Appellant complains because the court failed to give her credit as an offset for $2,459.74, the aggregate amount of twenty-nine notes for small sums given by plaintiff to third persons and taken up by defendant as they became due. There is no doubt but that plaintiff executed the notes, failed to pay them when due, and that they were presented to defendant, who settled with the holders of them. But all this was provided to be done by the defendant in a written contract between the parties. Defendant had agreed to give plaintiff a note for fifty thousand dollars, secured by mortgage, which she did. This note and mortgage represented the purchasing price of a publishing business sold by plaintiff to defendant, and these outstanding twenty-nine notes represented obligations of the plaintiff theretofore given by him to the owners of stock in said publishing company for the purchase price thereof. Contemporaneously with the giving of this note and mortgage a written contract relative to these outstanding notes was made by the parties whereby it was declared that the note and mortgage were given in part to secure payment of said outstanding notes of the plaintiff, the agreement providing that plaintiff should pay them, and that if he did not, then that defendant might pay them, "which payments shall be considered to be and shall be payments upon the note heretofore given" by defendant to plaintiff "for said sum of fifty thousand dollars." Plaintiff being out of the state, defendant took up these notes as they became due and long prior to the commencement of this action.

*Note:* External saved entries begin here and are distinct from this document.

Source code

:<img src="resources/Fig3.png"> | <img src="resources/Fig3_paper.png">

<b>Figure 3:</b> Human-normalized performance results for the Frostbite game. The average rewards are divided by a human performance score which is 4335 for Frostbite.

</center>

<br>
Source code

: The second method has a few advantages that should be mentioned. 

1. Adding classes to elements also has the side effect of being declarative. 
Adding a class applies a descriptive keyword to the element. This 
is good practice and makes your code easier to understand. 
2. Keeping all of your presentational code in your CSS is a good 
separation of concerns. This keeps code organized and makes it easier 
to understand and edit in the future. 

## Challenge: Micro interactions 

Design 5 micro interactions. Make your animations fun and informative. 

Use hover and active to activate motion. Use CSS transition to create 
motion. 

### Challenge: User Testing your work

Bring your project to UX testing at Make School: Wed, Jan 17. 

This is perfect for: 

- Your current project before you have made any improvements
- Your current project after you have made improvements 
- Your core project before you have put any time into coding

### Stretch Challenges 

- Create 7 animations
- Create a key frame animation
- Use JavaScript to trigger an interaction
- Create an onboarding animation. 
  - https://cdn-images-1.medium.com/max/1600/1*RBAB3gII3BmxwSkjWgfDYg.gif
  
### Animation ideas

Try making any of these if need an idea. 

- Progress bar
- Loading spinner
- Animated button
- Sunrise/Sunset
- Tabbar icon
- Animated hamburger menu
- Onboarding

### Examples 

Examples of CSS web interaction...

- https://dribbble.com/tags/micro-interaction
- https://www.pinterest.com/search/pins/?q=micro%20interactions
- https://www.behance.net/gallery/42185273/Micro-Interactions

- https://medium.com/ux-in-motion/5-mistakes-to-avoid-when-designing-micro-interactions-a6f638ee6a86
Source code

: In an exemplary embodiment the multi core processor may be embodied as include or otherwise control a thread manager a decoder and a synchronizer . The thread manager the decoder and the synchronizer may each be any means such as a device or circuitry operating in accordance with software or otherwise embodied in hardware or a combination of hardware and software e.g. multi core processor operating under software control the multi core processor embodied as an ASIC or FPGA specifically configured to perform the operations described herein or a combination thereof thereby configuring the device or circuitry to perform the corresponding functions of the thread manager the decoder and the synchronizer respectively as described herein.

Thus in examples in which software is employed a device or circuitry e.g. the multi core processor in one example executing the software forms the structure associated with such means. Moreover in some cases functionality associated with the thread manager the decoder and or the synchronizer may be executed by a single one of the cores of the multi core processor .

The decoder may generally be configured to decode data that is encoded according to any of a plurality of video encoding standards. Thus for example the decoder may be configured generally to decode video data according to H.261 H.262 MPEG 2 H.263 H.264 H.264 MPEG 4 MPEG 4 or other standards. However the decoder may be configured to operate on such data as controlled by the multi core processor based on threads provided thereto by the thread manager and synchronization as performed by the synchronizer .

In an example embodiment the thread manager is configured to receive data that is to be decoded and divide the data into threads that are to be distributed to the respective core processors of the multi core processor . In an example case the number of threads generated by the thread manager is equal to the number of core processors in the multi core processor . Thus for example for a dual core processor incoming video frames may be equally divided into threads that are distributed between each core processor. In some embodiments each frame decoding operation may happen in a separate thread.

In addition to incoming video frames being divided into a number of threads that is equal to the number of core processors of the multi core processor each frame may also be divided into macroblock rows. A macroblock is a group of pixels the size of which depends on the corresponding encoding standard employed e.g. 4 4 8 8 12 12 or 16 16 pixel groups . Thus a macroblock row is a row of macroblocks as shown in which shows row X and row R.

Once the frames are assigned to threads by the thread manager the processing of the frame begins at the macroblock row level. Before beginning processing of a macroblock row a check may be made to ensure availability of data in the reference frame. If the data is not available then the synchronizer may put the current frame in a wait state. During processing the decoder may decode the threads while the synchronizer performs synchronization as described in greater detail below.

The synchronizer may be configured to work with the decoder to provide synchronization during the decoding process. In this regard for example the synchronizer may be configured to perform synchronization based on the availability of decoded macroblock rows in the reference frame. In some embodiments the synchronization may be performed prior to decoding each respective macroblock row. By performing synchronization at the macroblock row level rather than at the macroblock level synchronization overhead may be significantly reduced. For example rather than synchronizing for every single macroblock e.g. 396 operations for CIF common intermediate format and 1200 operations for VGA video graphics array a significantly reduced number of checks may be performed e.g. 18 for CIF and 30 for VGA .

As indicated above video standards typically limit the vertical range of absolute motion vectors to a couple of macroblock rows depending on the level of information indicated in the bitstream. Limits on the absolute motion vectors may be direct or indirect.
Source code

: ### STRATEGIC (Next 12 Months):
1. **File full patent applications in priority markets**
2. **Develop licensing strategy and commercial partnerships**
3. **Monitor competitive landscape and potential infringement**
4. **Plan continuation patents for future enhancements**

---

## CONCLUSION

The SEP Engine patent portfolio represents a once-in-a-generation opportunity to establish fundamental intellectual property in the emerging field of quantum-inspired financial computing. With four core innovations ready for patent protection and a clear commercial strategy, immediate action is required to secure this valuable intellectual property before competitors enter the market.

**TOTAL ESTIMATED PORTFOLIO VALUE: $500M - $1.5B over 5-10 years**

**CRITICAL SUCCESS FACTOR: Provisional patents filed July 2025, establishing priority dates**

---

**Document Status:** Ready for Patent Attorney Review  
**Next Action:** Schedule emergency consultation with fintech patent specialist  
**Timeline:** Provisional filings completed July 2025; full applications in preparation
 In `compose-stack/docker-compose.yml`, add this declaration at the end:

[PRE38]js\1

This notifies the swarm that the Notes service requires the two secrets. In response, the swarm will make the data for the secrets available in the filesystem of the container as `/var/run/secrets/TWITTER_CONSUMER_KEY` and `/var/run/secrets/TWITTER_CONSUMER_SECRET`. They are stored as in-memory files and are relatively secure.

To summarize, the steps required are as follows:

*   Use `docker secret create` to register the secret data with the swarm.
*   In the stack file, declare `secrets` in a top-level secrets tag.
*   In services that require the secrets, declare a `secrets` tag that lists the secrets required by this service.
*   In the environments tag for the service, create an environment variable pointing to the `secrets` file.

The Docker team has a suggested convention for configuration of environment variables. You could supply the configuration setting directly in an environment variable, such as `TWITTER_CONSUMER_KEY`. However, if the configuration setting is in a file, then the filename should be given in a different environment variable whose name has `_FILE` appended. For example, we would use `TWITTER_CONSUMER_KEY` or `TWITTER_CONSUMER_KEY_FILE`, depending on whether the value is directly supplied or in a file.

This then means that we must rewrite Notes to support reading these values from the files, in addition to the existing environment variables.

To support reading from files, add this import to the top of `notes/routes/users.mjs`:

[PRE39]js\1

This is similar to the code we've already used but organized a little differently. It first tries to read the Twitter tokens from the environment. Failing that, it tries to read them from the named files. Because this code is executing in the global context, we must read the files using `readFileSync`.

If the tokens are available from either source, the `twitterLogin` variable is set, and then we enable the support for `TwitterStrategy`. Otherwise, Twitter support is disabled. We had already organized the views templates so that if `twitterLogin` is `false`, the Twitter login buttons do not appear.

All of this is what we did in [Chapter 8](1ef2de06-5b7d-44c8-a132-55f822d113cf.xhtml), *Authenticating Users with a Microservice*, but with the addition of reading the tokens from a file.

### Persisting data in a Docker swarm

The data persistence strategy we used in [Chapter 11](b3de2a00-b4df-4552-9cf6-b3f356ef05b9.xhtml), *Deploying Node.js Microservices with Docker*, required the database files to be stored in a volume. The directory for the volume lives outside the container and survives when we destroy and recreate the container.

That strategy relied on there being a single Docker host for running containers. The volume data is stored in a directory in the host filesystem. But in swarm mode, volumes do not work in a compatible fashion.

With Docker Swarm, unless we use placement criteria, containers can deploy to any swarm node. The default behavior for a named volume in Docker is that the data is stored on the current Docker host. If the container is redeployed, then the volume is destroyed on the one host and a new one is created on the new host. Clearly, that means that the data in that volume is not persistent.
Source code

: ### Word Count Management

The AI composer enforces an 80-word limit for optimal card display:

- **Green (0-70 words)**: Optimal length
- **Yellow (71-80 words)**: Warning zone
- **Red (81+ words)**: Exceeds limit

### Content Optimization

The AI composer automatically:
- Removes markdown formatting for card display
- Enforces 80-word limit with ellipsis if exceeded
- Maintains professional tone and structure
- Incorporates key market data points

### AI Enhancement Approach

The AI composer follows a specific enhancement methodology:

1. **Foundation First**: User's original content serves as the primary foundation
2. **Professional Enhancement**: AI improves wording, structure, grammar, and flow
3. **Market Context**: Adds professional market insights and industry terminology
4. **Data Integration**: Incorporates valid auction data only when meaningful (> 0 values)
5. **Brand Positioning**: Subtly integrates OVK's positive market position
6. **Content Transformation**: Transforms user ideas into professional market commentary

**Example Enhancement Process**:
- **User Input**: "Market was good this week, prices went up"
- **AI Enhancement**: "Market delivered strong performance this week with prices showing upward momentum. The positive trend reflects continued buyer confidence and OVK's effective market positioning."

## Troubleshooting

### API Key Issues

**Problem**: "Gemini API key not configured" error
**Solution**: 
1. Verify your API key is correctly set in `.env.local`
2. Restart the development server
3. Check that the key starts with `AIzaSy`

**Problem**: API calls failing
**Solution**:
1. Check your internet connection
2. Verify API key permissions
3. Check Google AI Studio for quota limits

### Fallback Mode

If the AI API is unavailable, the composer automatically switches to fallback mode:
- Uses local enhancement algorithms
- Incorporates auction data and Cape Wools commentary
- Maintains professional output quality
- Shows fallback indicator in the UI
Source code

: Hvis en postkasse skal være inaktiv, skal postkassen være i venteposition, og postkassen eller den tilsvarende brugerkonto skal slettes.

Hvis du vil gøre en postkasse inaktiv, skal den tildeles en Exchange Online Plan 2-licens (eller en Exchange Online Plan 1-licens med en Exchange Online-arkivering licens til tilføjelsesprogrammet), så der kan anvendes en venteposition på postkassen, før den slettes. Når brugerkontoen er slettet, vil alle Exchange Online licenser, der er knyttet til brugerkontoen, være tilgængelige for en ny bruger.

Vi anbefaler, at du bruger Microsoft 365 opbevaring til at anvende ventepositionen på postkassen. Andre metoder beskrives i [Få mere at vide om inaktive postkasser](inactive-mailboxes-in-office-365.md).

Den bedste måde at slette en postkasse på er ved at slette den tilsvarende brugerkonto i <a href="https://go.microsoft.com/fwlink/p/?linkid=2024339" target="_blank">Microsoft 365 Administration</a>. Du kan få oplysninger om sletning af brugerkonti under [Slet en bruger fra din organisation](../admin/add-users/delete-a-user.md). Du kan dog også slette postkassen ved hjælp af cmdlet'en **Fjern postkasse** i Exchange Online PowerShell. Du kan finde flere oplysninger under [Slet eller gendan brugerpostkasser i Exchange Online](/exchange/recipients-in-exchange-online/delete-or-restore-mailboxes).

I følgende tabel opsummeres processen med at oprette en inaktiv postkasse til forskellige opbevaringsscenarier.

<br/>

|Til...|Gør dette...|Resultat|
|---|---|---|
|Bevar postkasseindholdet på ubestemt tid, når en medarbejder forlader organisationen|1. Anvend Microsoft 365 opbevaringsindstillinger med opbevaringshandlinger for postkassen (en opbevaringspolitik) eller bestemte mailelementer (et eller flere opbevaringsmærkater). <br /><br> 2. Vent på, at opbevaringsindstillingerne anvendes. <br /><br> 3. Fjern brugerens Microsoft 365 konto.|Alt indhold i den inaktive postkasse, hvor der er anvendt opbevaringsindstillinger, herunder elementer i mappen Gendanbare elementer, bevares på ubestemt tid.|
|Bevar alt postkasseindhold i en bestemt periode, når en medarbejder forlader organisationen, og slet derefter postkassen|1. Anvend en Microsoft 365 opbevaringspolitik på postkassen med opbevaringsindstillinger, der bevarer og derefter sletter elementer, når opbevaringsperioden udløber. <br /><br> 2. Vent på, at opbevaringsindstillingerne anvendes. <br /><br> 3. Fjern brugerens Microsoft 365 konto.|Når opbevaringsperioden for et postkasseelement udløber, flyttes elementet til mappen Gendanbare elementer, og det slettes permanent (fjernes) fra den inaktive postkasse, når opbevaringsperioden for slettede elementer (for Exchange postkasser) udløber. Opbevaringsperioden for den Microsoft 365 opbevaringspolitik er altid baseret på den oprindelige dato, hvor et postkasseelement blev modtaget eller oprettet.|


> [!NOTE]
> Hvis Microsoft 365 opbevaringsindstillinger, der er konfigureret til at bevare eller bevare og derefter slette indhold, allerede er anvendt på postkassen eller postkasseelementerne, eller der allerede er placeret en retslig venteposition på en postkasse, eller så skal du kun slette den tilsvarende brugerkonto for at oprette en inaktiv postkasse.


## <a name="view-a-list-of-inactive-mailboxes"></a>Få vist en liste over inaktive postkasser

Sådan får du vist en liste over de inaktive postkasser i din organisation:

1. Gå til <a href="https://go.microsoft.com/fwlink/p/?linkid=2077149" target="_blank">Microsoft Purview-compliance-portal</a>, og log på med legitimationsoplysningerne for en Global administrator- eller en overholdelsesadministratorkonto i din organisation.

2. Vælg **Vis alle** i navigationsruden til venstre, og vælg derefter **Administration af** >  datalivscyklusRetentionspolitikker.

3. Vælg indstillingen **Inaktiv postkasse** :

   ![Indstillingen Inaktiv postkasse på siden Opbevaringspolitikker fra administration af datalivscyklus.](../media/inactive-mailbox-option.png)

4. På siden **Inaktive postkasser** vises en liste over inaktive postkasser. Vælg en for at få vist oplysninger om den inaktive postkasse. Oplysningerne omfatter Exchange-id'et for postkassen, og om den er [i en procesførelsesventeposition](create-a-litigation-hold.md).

Her claim on the trial was that she had not in fact paid them but had merely purchased them from the holders to assert as a setoff against plaintiff. There is nothing in this claim. While the defendant was not required to pay these notes at all unless she chose to do so, she did pay them, and did so in harmony with the terms of her contract, and they constituted partial payments on her fifty thousand dollar note to plaintiff. The effort now to assert their setoff to the notes in suit here only occurred to the defendant after the bringing of the present action. *746

These are the only points made in the brief of appellant, and as they are entirely without merit, the judgment appealed from is affirmed.

Melvin, J., and Henshaw, J., concurred.